El viernes salimos de noche en una ciudad desierta. Queremos ir al cine para abstraernos un pelo.

Hay fuego alrededor del centro comercial. Las imágenes cercanas recuerdan el filme de mayo del 68, Los amantes regulares.  La necesidad de protestar contra la dictadura nos interpela en cada esquina. Difícil mirar para otro lado, fingir demencia.

Los manifestantes queman basura a la altura de la entrada de La Carlota. La represión salvaje exige portar máscaras para ocultar la identidad. Pensamos en las semejanzas estéticas con la serie Purge.

El Millenium cierra sus puertas. Abortamos la misión. Otro día será. Aceptamos las condiciones del contexto y las comprendemos, sin satanizarlas. Preferimos entenderlas en último caso. Es mejor.

Comemos pizza en un restaurante semivacío de Chacao. La modestia del local contrasta con la lista de precios. La dolarización de la carta, en un local austero, certifica la cubanización de Caracas, a consecuencia de la pésima gestión del tirano Nicolás Maduro.

Pocas mesas ocupadas por la crisis económica. Huele a La insoportable levedad del ser con los avatares del existencialismo en tiempos de decadencia socialista.

Imaginamos algún sistema de rodaje para captar la urgencia del momento. Trazamos el bosquejo de una no ficción utópica de la resistencia. Soñamos filmar la pesadilla con recursos acordes a la situación del país: apenas una cámara, un actor, un guion escrito sobre la marcha, cero parafernalia técnica, un relato ambiguo dedicado a la normalización del caos y el derrumbe de la quinta república como telón fondo.
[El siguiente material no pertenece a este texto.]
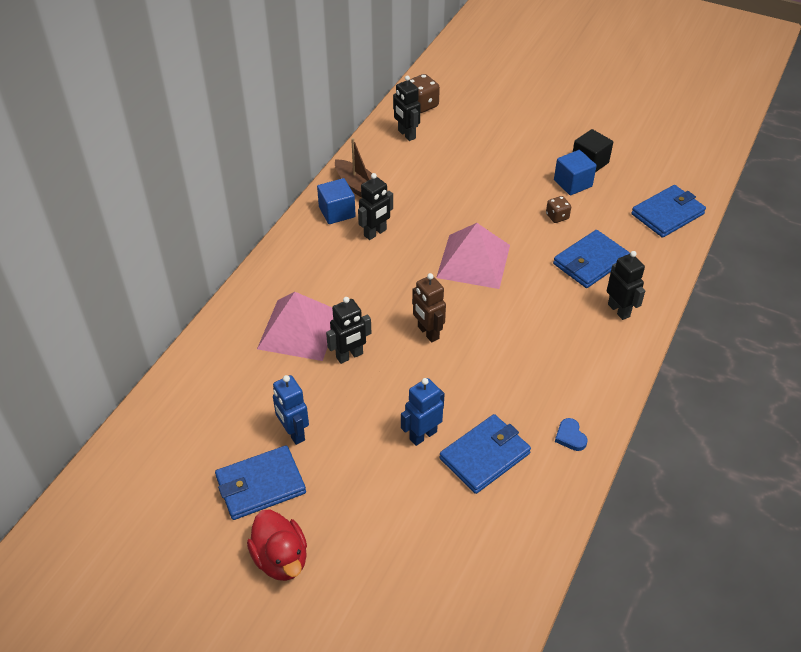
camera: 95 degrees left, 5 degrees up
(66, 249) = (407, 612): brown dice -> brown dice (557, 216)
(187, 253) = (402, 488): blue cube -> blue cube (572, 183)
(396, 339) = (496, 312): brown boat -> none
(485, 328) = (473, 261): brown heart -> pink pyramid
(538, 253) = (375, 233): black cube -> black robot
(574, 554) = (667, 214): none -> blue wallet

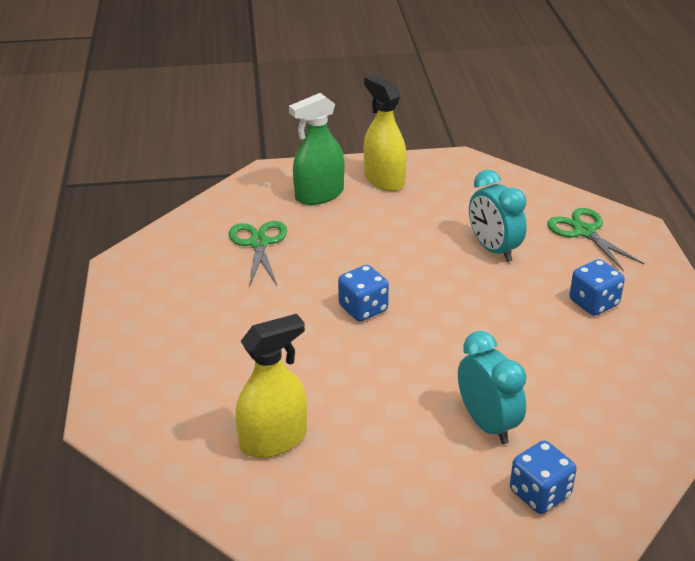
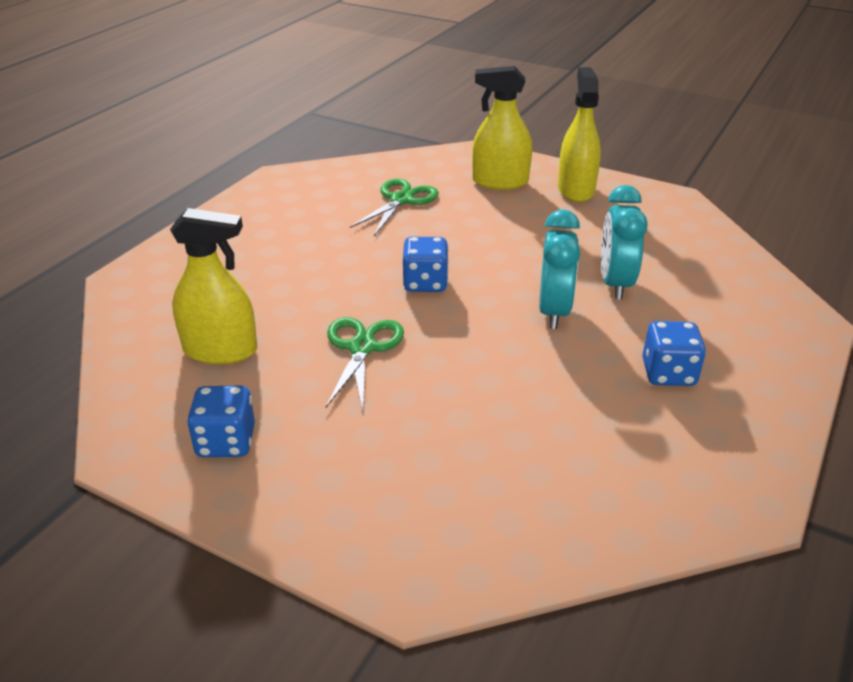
camera: 35 degrees right, 0 degrees up
(319, 195) = (500, 182): green spray bottle -> yellow spray bottle
(487, 424) = (417, 429): turquoise clock -> turquoise clock (554, 311)
(539, 494) = (388, 518): blue dice -> blue dice (226, 442)
(584, 232) = (739, 305): green scissors -> green scissors (362, 348)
Ahora, estimamos, la temperatura de la calle debe palparse en la pantalla. Los métodos de la guerrilla y el neorrealismo parecen adecuados para plasmar los acontecimientos de las jornadas de lucha. A falta de opciones así en la cartelera, Instagram y las redes difunden contenidos audiovisuales de vocación disidente, acoplados a los cánones de la producción documental.  Son videos de una alta definición, grabados con telefonía inteligente.

Sin censura, como corresponde, las cámaras digitales le ponen un lente de aumento a los crímenes de lesa humanidad perpetrados por los agentes del Plan Zamora.

Los comunicadores emergentes toman la palabra y denuncian a los matones de la gendarmería oficialista. De forma valiente exponen el pellejo, corren riegos, se la juegan en cada choque con la policía. Algunos por fama, gloria y obtener la recompensa de los likes. Admiten la comparación con los largometrajes Nerve y Nightcrawler. La mayoría opera por la obligación ética de informar para responderle al cerco mediático de los canales chavistas.

Los críticos comentan y discuten los retratos del Guardia Nacional Bolivariana, teniendo un gesto de bondad con la monjita. Todo luce tan falso como la fallida campaña de Pepsi.

Los ciudadanos ejercen la contraloría social del torrente iconográfico en boga. Por tanto, los filtros del Estado son inútiles cuando el público aprende a discernir y a separar el grano de la paja.

Finalmente, logramos ingresar a la sala oscura. Disfrutamos de Día de héroes, la nueva obra maestra de Peter Berg.

Le encontramos parecidos razonables con Venezuela. Reconstruye un atentado y la manera de superarlo a través de la resiliencia, de la unión de las multitudes en oposición al terrorismo de una minoría extremista.

La integración es indispensable para poder recuperar la democracia. Juntos vamos a resolver el conflicto de nuestra historia.